Vince. Boas teorias. Penso que a 1ª é a mais provável e nos próximos dias vamos ter surpresas na costa norte da ilha. 

Um pouco mais a sério, eu também nunca tinha pensado desse prisma. Mas lá que à primeira vista parece um rasto de fumo com "splash" na água lá isso parece. É claro que o facto do fumo não se dispersar e o splash ser contínuo suscitaria mais algumas dúvidas...

Entretanto, das duas uma, ou este tipo de fenómeno está-se a tornar mais recorrente na Madeira, ou existem mais possibilidade de fazer registos fotográficos e de vídeo para mostrar aos que não viram. O que acham? E desculpem a pergunta ignorante mas...a tromba de água pode chegar a terra, certo? E tem um efeito semelhante ao de um tornado?

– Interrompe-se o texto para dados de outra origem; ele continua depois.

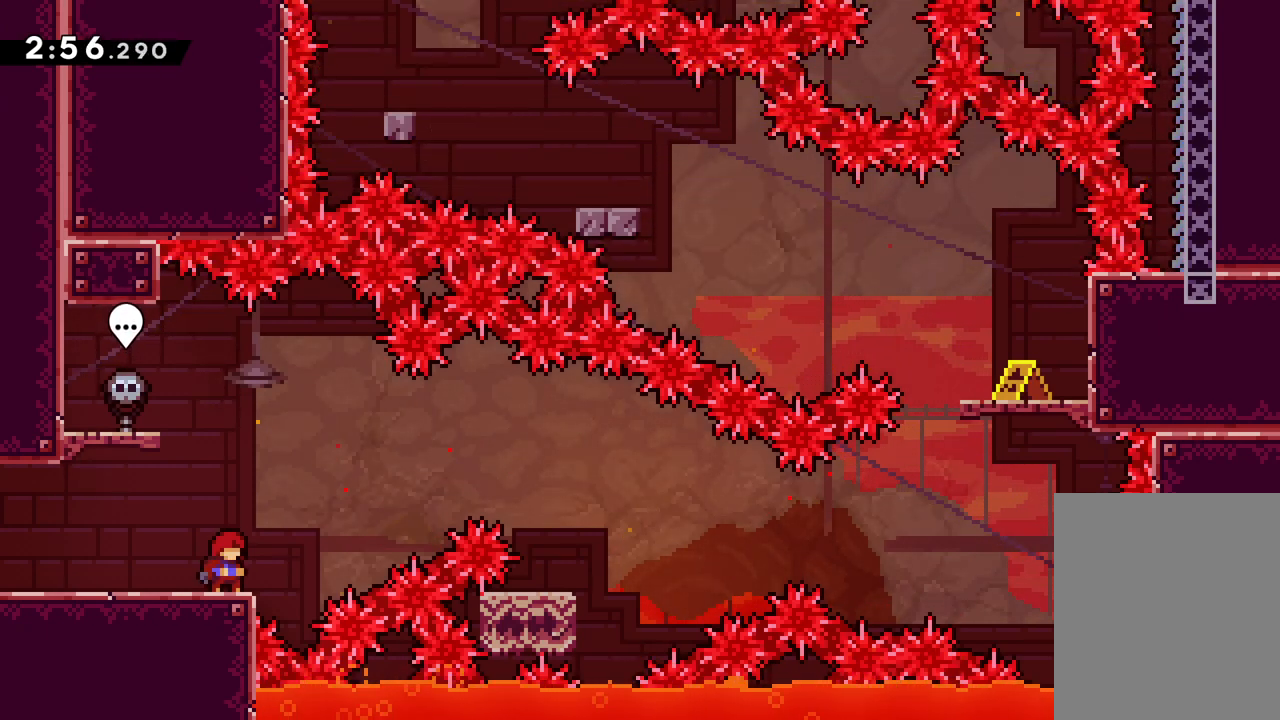
{"keys": ["left"], "events": [[417, "left", "down"]]}
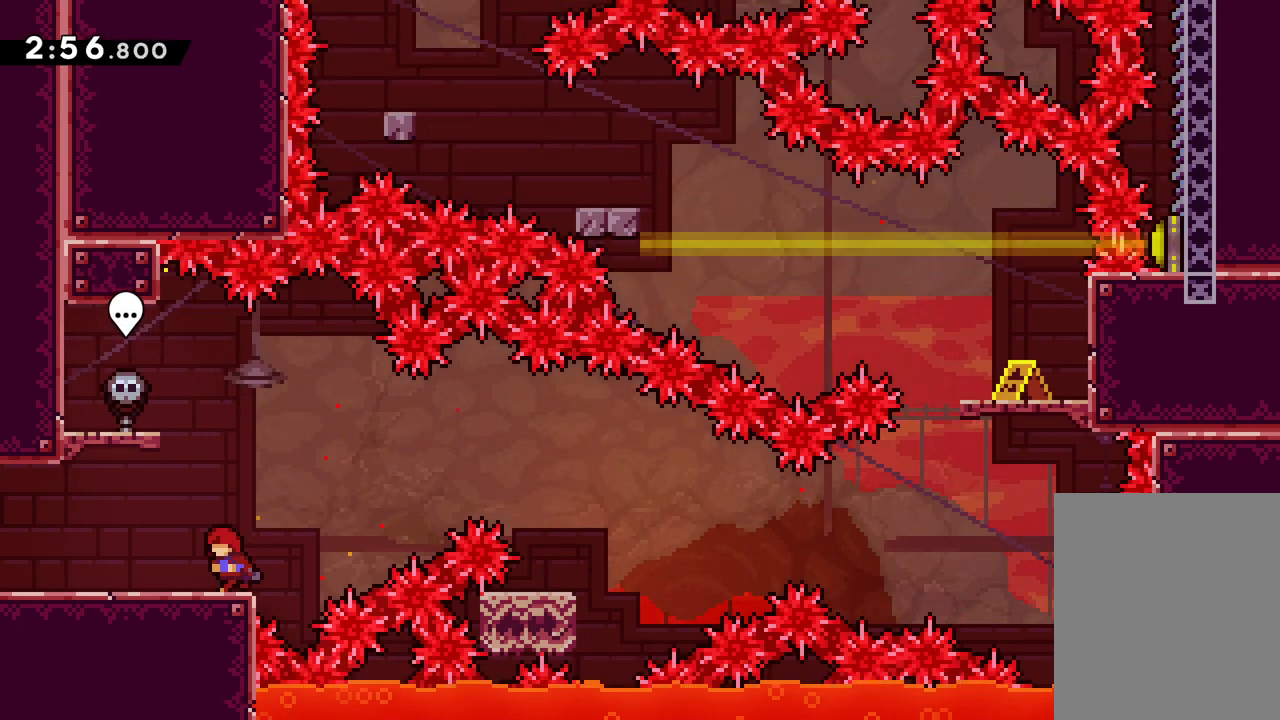
{"keys": ["right"], "events": [[83, "left", "up"], [383, "right", "down"]]}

Ou o facto de ser "tromba de água" significa que se desfaz antes de chegar a terra?


----------



## Vince (23 Nov 2008 às 12:06)

Hawk disse:


> Um pouco mais a sério, eu também nunca tinha pensado desse prisma. Mas lá que à primeira vista parece um rasto de fumo com "splash" na água lá isso parece. É claro que o facto do fumo não se dispersar e o splash ser contínuo suscitaria mais algumas dúvidas...



Sim, é essa a parte mais estranha. Mas suponho que seja aí que entre o "Ovni" na história  Se fosse uma coisa momentânea presumo que falariam em queda de um avião ou outra coisa na água. Como a coisa provavelmente se manteve em queda contínua "congelada" no tempo, veio o OVNI inexplicável 



Hawk disse:


> Entretanto, das duas uma, ou este tipo de fenómeno está-se a tornar mais recorrente na Madeira, ou existem mais possibilidade de fazer registos fotográficos e de vídeo para mostrar aos que não viram. O que acham?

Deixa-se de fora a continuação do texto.